>>>>
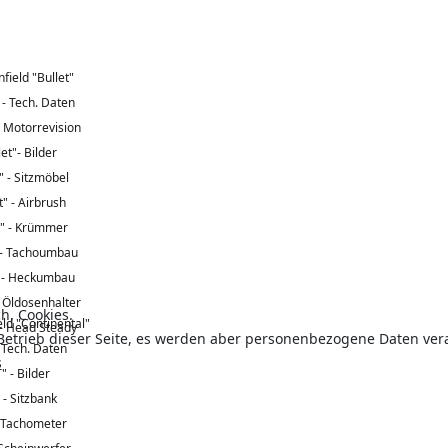
field "Bullet"
 - Tech. Daten
- Motorrevision
let"- Bilder
" - Sitzmöbel
t" - Airbrush
t" - Krümmer
" - Tachoumbau
" - Heckumbau
- Öldosenhalter
h, Cookies.
eld "Continental"
 - Head Steady
n Betrieb dieser Seite, es werden aber personenbezogene Daten ve
 Tech. Daten
s
" - Bilder
 - Sitzbank
- Tachometer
<<<<
What you should do: Repeat all the material exactly, but keep pictures out of the copy.

Answer below:
field "Bullet"
 - Tech. Daten
- Motorrevision
let"- Bilder
" - Sitzmöbel
t" - Airbrush
t" - Krümmer
" - Tachoumbau
" - Heckumbau
- Öldosenhalter
h, Cookies.
eld "Continental"
 - Head Steady
n Betrieb dieser Seite, es werden aber personenbezogene Daten ve
 Tech. Daten
s
" - Bilder
 - Sitzbank
- Tachometer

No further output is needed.